Even though miRNAs are considered as novel biomarkers for diagnosis of AHF, they are not established in clinical setting yet. These biomarkers have some advantages as compared to the established biomarkers such as NT-proBNP. The confounding factors which were indicated to affect the level of NT-proBNP such as age, obesity, sex, and renal function, do not have any significant influence on the level of miRNAs (17). Moreover, miRNAs can be detected in a variety of body fluids including blood, saliva, urine, milk, amniotic fluid, etc. (18). The current study investigated the applicability of selected miRNAs (including miR-1, -21, -23, and -423-5-p) in the diagnosis and prognosis of AHF patients. We found a significant elevation of these miRNAs in the plasma samples of AHF patients as compared to healthy control subjects. They also demonstrated impressive diagnostic power and significantly high sensitivity and specificity. The highest sensitivity and specificity in our study were seen in miR-423-5-p. However, we did not find any evidence supporting the prognostic value of these miRNAs. Even though, it does not rule out their applicability due to some limitations of our study which is discussed below. As far as the authors of the present study investigated, this is the first study that provides evidence for the diagnostic role of miR-21 in AHF patients. However, the diagnostic utility of miR-1, -23 and -423-5-p has been demonstrated in some previous studies (19-23), as well as, but there are some controversies. Corsten et al. (17) failed to detect any elevation in the level of miR-1 and -21 in AHF as compared to healthy controls. Also, Seronde et al. (20) postulated that the levels of miR-21 and miR-23 were similar among patients with AHF, stable CHF, and non-AHF with dyspnea. Moreover, miR-1 was significantly lower in AHF or stable CHF patients as compared to non-AHF with dyspnea. Zhang et al. (24) demonstrated a significant diagnostic value of miR-21 for CHF with a sensitivity of >99 percent, a specificity of 97.5 percent. A recent meta-analysis revealed that miR-423-5-p is an appropriate diagnostic biomarker for HF with a pooled sensitivity of 81 percent and a pooled specificity of 67 percent (25). Therefore, our study provided further confirmation on the diagnostic value of these miRNAs in AHF.
In the current study, we also investigated the levels of selected miRNAs in association with the cause of AHF and HF type based on EF and history of chronic HF (de novo or acute on chronic).

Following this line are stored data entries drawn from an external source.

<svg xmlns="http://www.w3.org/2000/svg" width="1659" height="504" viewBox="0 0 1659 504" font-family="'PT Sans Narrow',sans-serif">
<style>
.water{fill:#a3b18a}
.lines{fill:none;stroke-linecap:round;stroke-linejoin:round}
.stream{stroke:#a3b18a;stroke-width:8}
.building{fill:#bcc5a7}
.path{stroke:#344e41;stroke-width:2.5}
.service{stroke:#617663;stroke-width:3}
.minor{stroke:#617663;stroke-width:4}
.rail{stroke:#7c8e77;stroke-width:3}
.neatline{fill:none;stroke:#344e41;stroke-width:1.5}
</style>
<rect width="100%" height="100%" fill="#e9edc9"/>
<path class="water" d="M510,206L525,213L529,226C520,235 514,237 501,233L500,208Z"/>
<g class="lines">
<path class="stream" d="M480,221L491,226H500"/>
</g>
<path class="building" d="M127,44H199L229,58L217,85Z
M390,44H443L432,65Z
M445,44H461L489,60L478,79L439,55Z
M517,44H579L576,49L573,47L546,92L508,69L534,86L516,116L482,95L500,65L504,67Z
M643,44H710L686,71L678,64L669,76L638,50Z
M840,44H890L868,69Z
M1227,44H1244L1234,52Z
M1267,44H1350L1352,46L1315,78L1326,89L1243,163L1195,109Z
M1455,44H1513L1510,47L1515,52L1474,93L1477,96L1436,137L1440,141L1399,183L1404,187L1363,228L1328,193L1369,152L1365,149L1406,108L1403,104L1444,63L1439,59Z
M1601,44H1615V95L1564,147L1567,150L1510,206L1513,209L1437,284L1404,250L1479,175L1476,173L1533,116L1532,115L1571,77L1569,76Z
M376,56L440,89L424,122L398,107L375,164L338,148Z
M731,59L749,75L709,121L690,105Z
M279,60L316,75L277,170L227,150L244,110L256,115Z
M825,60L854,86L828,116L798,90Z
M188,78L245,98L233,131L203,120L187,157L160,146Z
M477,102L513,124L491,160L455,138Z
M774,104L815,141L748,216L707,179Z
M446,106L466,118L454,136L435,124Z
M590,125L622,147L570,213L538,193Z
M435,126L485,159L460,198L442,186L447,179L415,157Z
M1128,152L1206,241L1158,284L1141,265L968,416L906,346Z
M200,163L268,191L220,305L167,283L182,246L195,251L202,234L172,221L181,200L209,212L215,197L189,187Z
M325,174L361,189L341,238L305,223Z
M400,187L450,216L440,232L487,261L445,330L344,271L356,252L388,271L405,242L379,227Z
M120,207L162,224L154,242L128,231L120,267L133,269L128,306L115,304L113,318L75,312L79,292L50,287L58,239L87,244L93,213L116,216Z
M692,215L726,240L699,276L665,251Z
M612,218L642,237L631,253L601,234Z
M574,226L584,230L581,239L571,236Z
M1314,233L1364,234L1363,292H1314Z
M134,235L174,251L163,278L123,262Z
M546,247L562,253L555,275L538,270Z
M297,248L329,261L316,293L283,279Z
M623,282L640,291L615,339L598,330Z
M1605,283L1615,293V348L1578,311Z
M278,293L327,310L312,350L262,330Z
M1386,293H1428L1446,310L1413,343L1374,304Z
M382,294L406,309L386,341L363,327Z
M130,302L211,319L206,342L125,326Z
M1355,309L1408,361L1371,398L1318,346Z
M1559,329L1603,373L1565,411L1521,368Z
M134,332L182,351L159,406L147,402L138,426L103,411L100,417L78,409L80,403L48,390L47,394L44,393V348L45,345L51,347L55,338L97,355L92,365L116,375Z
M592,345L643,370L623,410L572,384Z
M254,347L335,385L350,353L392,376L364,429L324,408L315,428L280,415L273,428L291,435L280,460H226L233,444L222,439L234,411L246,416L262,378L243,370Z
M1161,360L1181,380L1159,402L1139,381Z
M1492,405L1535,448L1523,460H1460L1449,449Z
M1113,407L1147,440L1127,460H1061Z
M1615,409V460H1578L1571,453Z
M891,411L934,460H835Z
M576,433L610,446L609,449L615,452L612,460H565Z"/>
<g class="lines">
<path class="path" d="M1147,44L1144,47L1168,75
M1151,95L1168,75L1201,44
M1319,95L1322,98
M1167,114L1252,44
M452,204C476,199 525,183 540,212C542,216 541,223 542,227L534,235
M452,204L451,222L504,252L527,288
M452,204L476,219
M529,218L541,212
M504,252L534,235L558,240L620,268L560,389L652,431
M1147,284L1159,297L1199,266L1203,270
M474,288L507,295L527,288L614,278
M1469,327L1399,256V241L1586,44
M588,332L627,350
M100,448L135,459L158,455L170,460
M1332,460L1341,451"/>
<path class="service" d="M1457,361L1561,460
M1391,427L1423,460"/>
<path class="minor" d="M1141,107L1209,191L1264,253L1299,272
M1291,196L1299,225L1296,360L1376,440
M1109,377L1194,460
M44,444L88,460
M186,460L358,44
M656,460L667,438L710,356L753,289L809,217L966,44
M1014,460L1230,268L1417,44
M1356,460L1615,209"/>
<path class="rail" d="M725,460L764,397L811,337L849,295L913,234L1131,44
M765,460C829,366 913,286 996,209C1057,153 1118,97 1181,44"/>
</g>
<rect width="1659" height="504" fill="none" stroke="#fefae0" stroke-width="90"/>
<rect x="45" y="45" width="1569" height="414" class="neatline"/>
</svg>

However, we did not detect any significant differences in the levels of selected miRNAs in association with these outcomes, except for miR-21 and miR-23 which were significantly lower in patients with HF due to ischemic causes than those with non-ischemic causes. Previously, some similar unsuccessful results have been reported by other investigators. Elis et al. (19) also did not find any significant differences in the levels of miR-23 and miR-423-5-p between patients with HFrEF and HFpEF. Likewise, Seronde et al. (20) demonstrated no significant differences between de novo and acute on chronic AHF patients in terms of selected miRNAs including miR-1, -21, -23, and -423-5-p.

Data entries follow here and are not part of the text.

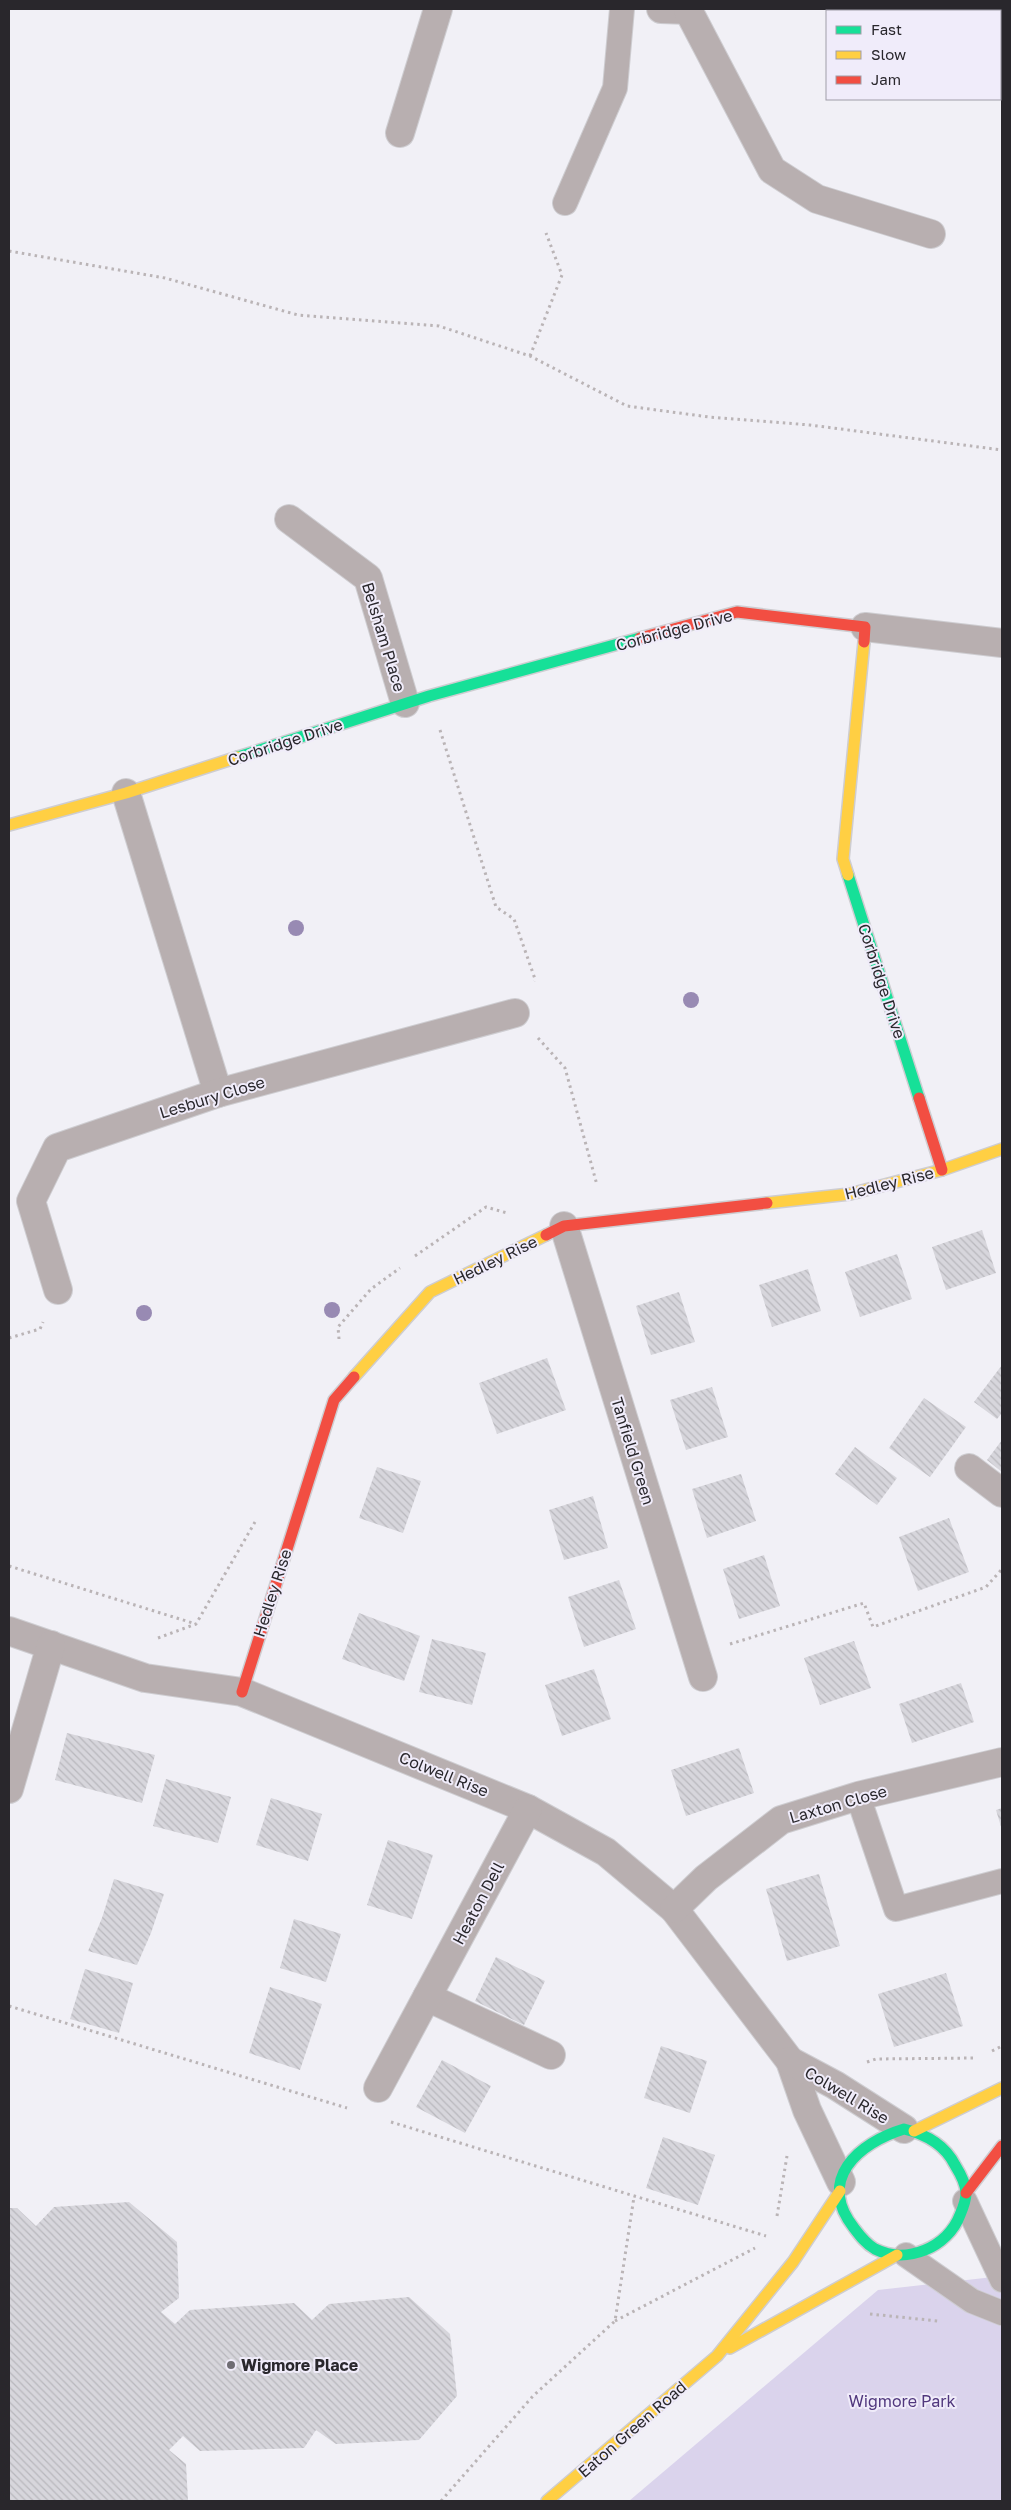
<svg xmlns="http://www.w3.org/2000/svg" width="1011" height="2510" font-family="'Golos Text',sans-serif">
	<style>
		.park { fill: #dad3ec }
		.building { fill: url(#building-back-hatch) }
		.lines { fill: none; stroke-linecap: round; stroke-linejoin: round }
		.lane-casing { stroke: #cecdd1; stroke-width: 26 }
		.street-casing { stroke: #cecdd1; stroke-width: 30 }
		.fast-casing { stroke: #cecdd1; stroke-width: 14 }
		.slow-casing { stroke: #cecdd1; stroke-width: 14 }
		.jam-casing { stroke: #cecdd1; stroke-width: 14 }
		.path { stroke: #bab4b6; stroke-width: 3; stroke-dasharray: 2.5 4; stroke-linecap: butt }
		.lane { stroke: #b8afb0; stroke-width: 24 }
		.street { stroke: #b8afb0; stroke-width: 28 }
		.fast { stroke: #16e098; stroke-width: 11 }
		.slow { stroke: #ffcf43; stroke-width: 11 }
		.jam { stroke: #f24e42; stroke-width: 11 }
		.tree { fill: #988ab3 }
		.poi-dot { fill: #6f6d73; stroke: #f0ecfa; stroke-width: 2 }
		.labels { text-anchor: middle; dominant-baseline: central; stroke-width: 4; stroke-linejoin: round; paint-order: stroke }
		.street-label { font-size: 16px; fill: #29272c; stroke: #f0ecfa }
		.poi-label { font-size: 16px; font-weight: bold; fill: #29272c; stroke: #f0ecfa; text-anchor: start }
		.park-label { font-size: 16px; fill: #50377d; stroke: #f0ecfa }
	</style>
	<defs>
		<pattern id="building-back-hatch" width="6" height="6" patternUnits="userSpaceOnUse" patternTransform="scale(1.25)"><rect width="6" height="6" fill="#d7d6dc"/><path d="M-1 5l2 2M0 0l6 6M5-1l2 2" fill="none" stroke="#b9b8bd"/></pattern>
	</defs>
	<rect width="100%" height="100%" fill="#f1f0f6"/>
	<polygon class="park" points="1002,2276 1002,2501 629,2501 878,2290"/>
	<g class="building">
		<polygon points="982,1230 996,1273 946,1290 932,1247"/>
		<polygon points="897,1254 912,1299 860,1317 845,1272"/>
		<polygon points="808,1269 821,1311 772,1327 759,1285"/>
		<polygon points="679,1292 695,1342 651,1355 636,1306"/>
		<polygon points="547,1358 566,1410 497,1434 479,1383"/>
		<polygon points="1002,1365 1002,1413 997,1419 974,1402"/>
		<polygon points="712,1387 728,1437 686,1450 670,1400"/>
		<polygon points="924,1398 966,1427 930,1477 889,1448"/>
		<polygon points="1002,1440 1002,1472 987,1460"/>
		<polygon points="855,1447 897,1478 877,1505 835,1474"/>
		<polygon points="377,1467 421,1481 403,1533 359,1518"/>
		<polygon points="741,1474 756,1521 707,1538 692,1489"/>
		<polygon points="593,1496 608,1548 564,1560 549,1510"/>
		<polygon points="949,1518 969,1572 918,1591 899,1537"/>
		<polygon points="764,1555 780,1606 739,1619 723,1569"/>
		<polygon points="619,1580 636,1629 584,1647 568,1597"/>
		<polygon points="359,1613 420,1636 404,1681 342,1659"/>
		<polygon points="432,1639 486,1653 472,1705 419,1692"/>
		<polygon points="854,1641 871,1688 820,1705 804,1658"/>
		<polygon points="594,1669 611,1719 562,1736 545,1685"/>
		<polygon points="961,1683 974,1722 912,1743 899,1704"/>
		<polygon points="67,1733 155,1755 142,1803 55,1780"/>
		<polygon points="739,1748 754,1793 686,1816 671,1770"/>
		<polygon points="166,1779 231,1797 218,1843 153,1826"/>
		<polygon points="271,1798 322,1814 308,1861 256,1845"/>
		<polygon points="1002,1808 1002,1830 996,1810"/>
		<polygon points="388,1840 433,1855 412,1919 367,1905"/>
		<polygon points="819,1874 840,1946 787,1961 766,1889"/>
		<polygon points="114,1879 164,1894 151,1933 137,1965 88,1951 102,1918"/>
		<polygon points="294,1919 341,1934 326,1982 280,1968"/>
		<polygon points="496,1957 545,1981 524,2025 475,2001"/>
		<polygon points="85,1969 133,1983 119,2033 70,2019"/>
		<polygon points="946,1973 963,2026 894,2047 878,1994"/>
		<polygon points="270,1987 322,2004 300,2070 249,2053"/>
		<polygon points="661,2046 707,2061 690,2113 644,2098"/>
		<polygon points="442,2060 491,2086 465,2133 416,2107"/>
		<polygon points="663,2137 715,2155 698,2205 646,2188"/>
		<polygon points="129,2202 177,2242 179,2298 161,2312 175,2324 190,2310 294,2303 312,2320 329,2304 409,2297 450,2334 457,2396 419,2440 336,2444 316,2430 304,2448 200,2451 183,2436 169,2450 186,2464 188,2501 9,2501 9,2208 17,2208 36,2226 54,2207"/>
	</g>
	<g class="lines">
		<defs>
			<g id="lane">
				<polyline points="565,203 615,88 622,9"/>
				<polyline points="858,1796 896,1909 1002,1881"/>
				<polyline points="965,2201 1002,2280"/>
				<polyline points="906,2255 972,2301 1002,2313"/>
			</g>
			<g id="street">
				<polyline points="661,9 688,10"/>
				<polyline points="688,10 772,170 817,199 931,234"/>
				<polyline points="400,133 438,9"/>
				<polyline points="289,519 368,578 405,703"/>
				<polyline points="865,627 1002,643"/>
				<polyline points="126,793 218,1093"/>
				<polyline points="564,1226 703,1677"/>
				<polyline points="58,1290 31,1201 57,1148 218,1093 515,1013"/>
				<polyline points="969,1468 1002,1493"/>
				<polyline points="9,1631 145,1678 242,1692 528,1809 606,1852 674,1909 790,2061 807,2110 841,2182"/>
				<polyline points="9,1789 51,1645"/>
				<polyline points="674,1909 706,1878 781,1820 858,1796 1002,1762"/>
				<polyline points="427,1997 551,2055"/>
				<polyline points="790,2061 835,2085 904,2129"/>
				<polyline points="378,2088 528,1809"/>
			</g>
			<g id="fast">
				<polyline points="238,757 429,696 640,638"/>
				<polyline points="848,875 919,1098"/>
				<path d="M904,2129c21,5 41,16 51,36 5,8 11,18 11,28 0,7 -3,15 -6,22 -12,32 -53,50 -85,34 -9,-5 -15,-13 -21,-21 -38,-48 4,-85 50,-99z"/>
			</g>
			<g id="slow">
				<polyline points="9,825 126,793 238,757"/>
				<polyline points="848,875 843,859 864,642"/>
				<polyline points="767,1203 850,1194 942,1170 1002,1149"/>
				<polyline points="354,1377 430,1292 546,1235"/>
				<polyline points="914,2131 1002,2088"/>
				<polyline points="730,2348 897,2255"/>
				<polyline points="547,2501 717,2356 793,2262 840,2191"/>
			</g>
			<g id="jam">
				<polyline points="640,638 737,612 865,627 864,642"/>
				<polyline points="919,1098 942,1170"/>
				<polyline points="546,1235 564,1226 767,1203"/>
				<polyline points="242,1692 334,1400 354,1377"/>
				<polyline points="966,2193 1002,2146"/>
			</g>
		</defs>
		<use href="#lane" class="lane-casing"/>
		<use href="#street" class="street-casing"/>
		<use href="#fast" class="fast-casing"/>
		<use href="#slow" class="slow-casing"/>
		<use href="#jam" class="jam-casing"/>
		<g class="path">
			<polyline points="9,251 165,278 298,315 439,326 530,356 627,406 709,417 810,425 1002,450"/>
			<polyline points="530,356 562,275 546,233"/>
			<polyline points="440,730 496,907 514,919 535,979 534,981"/>
			<polyline points="538,1038 565,1068 597,1185"/>
			<polyline points="415,1256 486,1207 507,1213"/>
			<polyline points="9,1338 40,1329 43,1322"/>
			<polyline points="339,1339 338,1327 371,1289 400,1268"/>
			<polyline points="9,1566 196,1624"/>
			<polyline points="158,1638 196,1624 255,1522"/>
			<polyline points="730,1644 864,1603 873,1627 986,1587 1002,1569"/>
			<polyline points="9,2006 347,2108"/>
			<polyline points="992,2051 1002,2046"/>
			<polyline points="867,2062 876,2059 976,2058"/>
			<polyline points="391,2122 766,2236"/>
			<polyline points="777,2216 787,2156"/>
			<polyline points="870,2314 938,2321"/>
			<polyline points="615,2321 755,2248"/>
			<polyline points="441,2501 533,2396 615,2321 634,2197"/>
		</g>
		<use href="#lane" class="lane"/>
		<use href="#street" class="street"/>
		<use href="#fast" class="fast"/>
		<use href="#slow" class="slow"/>
		<use href="#jam" class="jam"/>
	</g>
	<g class="tree">
		<circle cx="296" cy="928" r="8"/>
		<circle cx="691" cy="1000" r="8"/>
		<circle cx="332" cy="1310" r="8"/>
		<circle cx="144" cy="1313" r="8"/>
	</g>
	<circle class="poi-dot" cx="231" cy="2365" r="5"/>
	<g class="labels">
		<g class="street-label">
			<text transform="translate(674 630) rotate(-15)">Corbridge Drive</text>
			<text transform="translate(384 637) rotate(73)">Belsham Place</text>
			<text transform="translate(285 742) rotate(-18)">Corbridge Drive</text>
			<text transform="translate(882 981) rotate(72)">Corbridge Drive</text>
			<text transform="translate(212 1097) rotate(-17)">Lesbury Close</text>
			<text transform="translate(889 1183) rotate(-14)">Hedley Rise</text>
			<text transform="translate(495 1260) rotate(-26)">Hedley Rise</text>
			<text transform="translate(633 1451) rotate(73)">Tanfield Green</text>
			<text transform="translate(272 1593) rotate(-72)">Hedley Rise</text>
			<text transform="translate(444 1774) rotate(22)">Colwell Rise</text>
			<text transform="translate(838 1804) rotate(-16)">Laxton Close</text>
			<text transform="translate(478 1903) rotate(-62)">Heaton Dell</text>
			<text transform="translate(847 2095) rotate(31)">Colwell Rise</text>
			<text transform="translate(632 2429) rotate(-41)">Eaton Green Road</text>
		</g>
		<g class="poi-label">
			<text x="241" y="2365">Wigmore Place</text>
		</g>
		<g class="park-label">
			<text x="902" y="2401">Wigmore Park</text>
		</g>
	</g>
	<rect width="1011" height="2510" fill="none" stroke="#29272c" stroke-width="20"/>
	<rect x="826" y="10" width="175" height="90" fill="#f0ecfa" stroke="#a09da8"/>
	<rect x="836" y="26" width="25" height="8" fill="#16e098" stroke="#a09da8"/>
	<text x="871" y="35" font-size="15" fill="#29272c">Fast</text>
	<rect x="836" y="51" width="25" height="8" fill="#ffcf43" stroke="#a09da8"/>
	<text x="871" y="60" font-size="15" fill="#29272c">Slow</text>
	<rect x="836" y="76" width="25" height="8" fill="#f24e42" stroke="#a09da8"/>
	<text x="871" y="85" font-size="15" fill="#29272c">Jam</text>
</svg>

One year follow up of AHF patients in our study showed no applicability of these selected miRNAs in a one-year prognosis. Previously, Seronde et al. (20) also failed to detect any prognostic value for miR-1, -21, -23, and -423-5-p in terms of predicting readmission and one-year mortality. Cakmak et al. (26) postulated an upregulation of miR-21 in HF but reported that it had no significant prognostic value. However, Zhang et al. (10) demonstrated a significant correlation of miR-21 with patients’ two-year mortality but not with readmission rate. Schneider et al. (27) reported that increased level of miR‑21 at the time of clinical compensation was associated with better two-year survival and longer rehospitalization‑free. Furthermore, they demonstrated that higher miR‑423‑5p between the time of admission and clinical compensation was associated with fewer hospital readmissions in two-years. Therefore, the time of acquisition of plasma samples may affect the prognostic applicability of miRNAs.
Our study had some limitations. Although epidemiologic studies report that there are higher proportions of patients with HFpEF, there were few patients with HFpEF in our study. However, the inclusion of the patients in this study was completely random and we did not select the patients based on their HF type. Additionally, relatively small sample size in our study prevented us to evaluate accurately the level of miRNAs among AHF patients with different characteristics. Also, we had a relatively high rate of loss to follow up (20%), therefore, the same problem existed in the analysis of the patients’ follow up data. Even though, 20 percent is suggested to be an acceptable rate for loss to follow up (28). However, financial limitations prevented us to include more patients. Furthermore, it was better to compare AHF with other patients with dyspnea instead of healthy control. Moreover, a two-gated study design can be assumed as another source of bias for our study which should be avoided in future studies. Finally, although the diagnosis of the patients was assigned by two attending cardiologists and we tried to meticulously evaluate patients to assign the diagnosis according to the current established guidelines, it was better to confirm the patients’ diagnosis with an objective test such as NT-proBNP. However, performing this test was not feasible for us.